At the end of his remarks, Brown says that he can live with the limited goal I attribute to the zombie argument, that of establishing that there is no conceptual link between physics and consciousness. Hmmmm, I thought that that was what the whole debate was about. Chalmers himself believes that consciousness physically supervenes on brain states, and only argues that it is not the case in all logically possible worlds that this is so. In his book, he presents not only the zombie argument but four other arguments (none of which, I believe, are original, though the presentation is) to the same effect. Why should we be so concerned with this? I am concerned with it because I don't think reductive programs are the way to go. I think a lot will be found out about how consciousness is connected with the biological structures of the brain - 40 Hz waves or whatever - but if the relationship between any particular physical instantiation and consciousness is contingent, we will learn more about consciousness through other methods - perhaps what we might call traditional philosophical analysis, perhaps some of what goes by the name of clinical psychology, perhaps aesthetics. Consciousness, in my view if not in Chalmers', has been most usefully explored in the work of Kant, Wittgenstein, Husserl, James, Freud, Jung, Kohler, and other writers of that nature, as well as in literature of great merit from Homer to Joyce. The whole tradition of cognitive science is at this point nothing but a footnote to those insights at this point. In my opinion, it never will be much more than that as far as this question is concerned.

Work instructions: Please answer from the passage on the zombie argument: how many arguments besides the zombie argument does Chalmers present in his book to the same effect?

Exercise data:
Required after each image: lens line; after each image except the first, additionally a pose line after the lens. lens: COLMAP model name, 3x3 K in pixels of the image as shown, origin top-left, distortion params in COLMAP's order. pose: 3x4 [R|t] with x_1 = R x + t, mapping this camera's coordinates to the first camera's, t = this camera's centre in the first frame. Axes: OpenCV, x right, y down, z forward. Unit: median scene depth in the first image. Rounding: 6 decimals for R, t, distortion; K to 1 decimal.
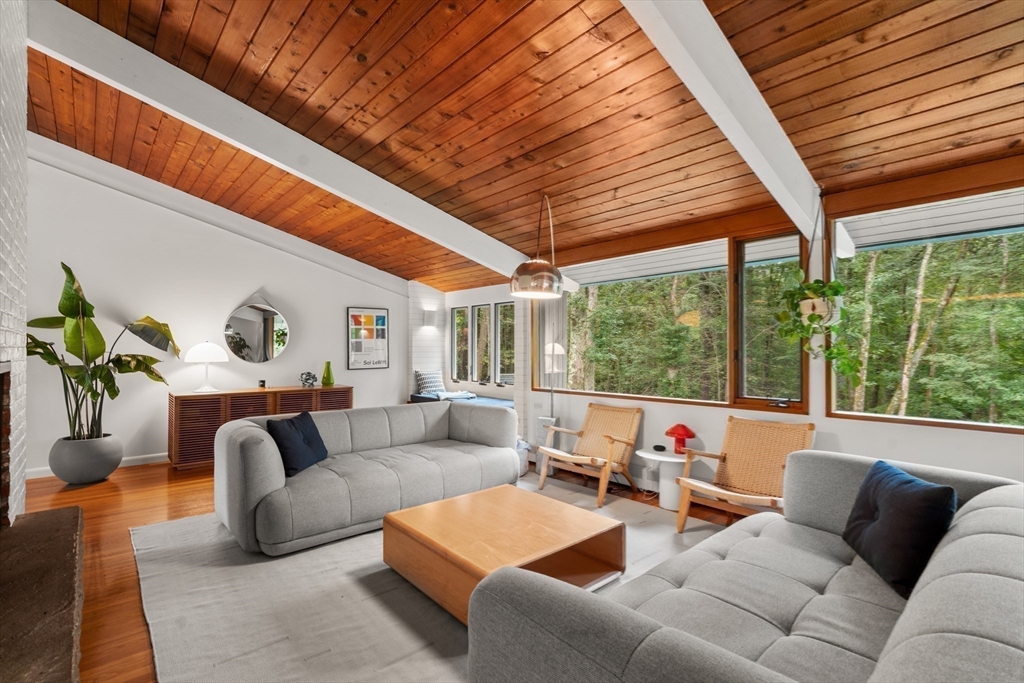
lens RADIAL K [[464.2, 0, 504.6], [0, 464.2, 345.1], [0, 0, 1]] dist [-0.000803, -0.000213]
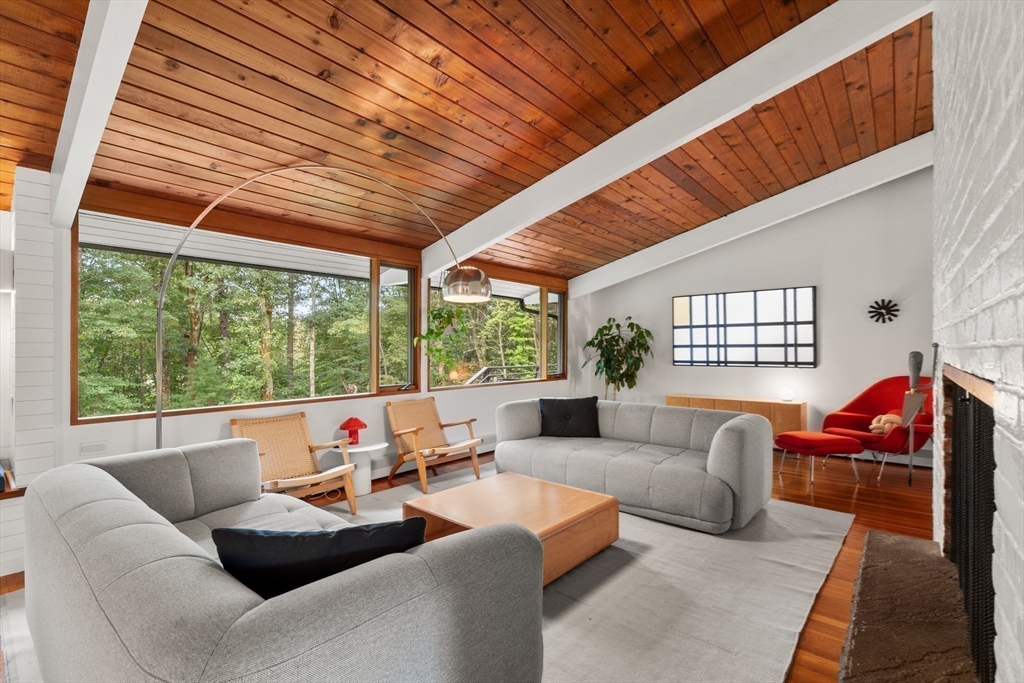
lens RADIAL K [[464.2, 0, 504.6], [0, 464.2, 345.1], [0, 0, 1]] dist [-0.000803, -0.000213]
pose [[-0.147770, 0.008071, 0.988989, -0.835265], [-0.010649, 0.999896, -0.009751, 0.004917], [-0.988964, -0.011973, -0.147669, 0.884069]]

Output: Four.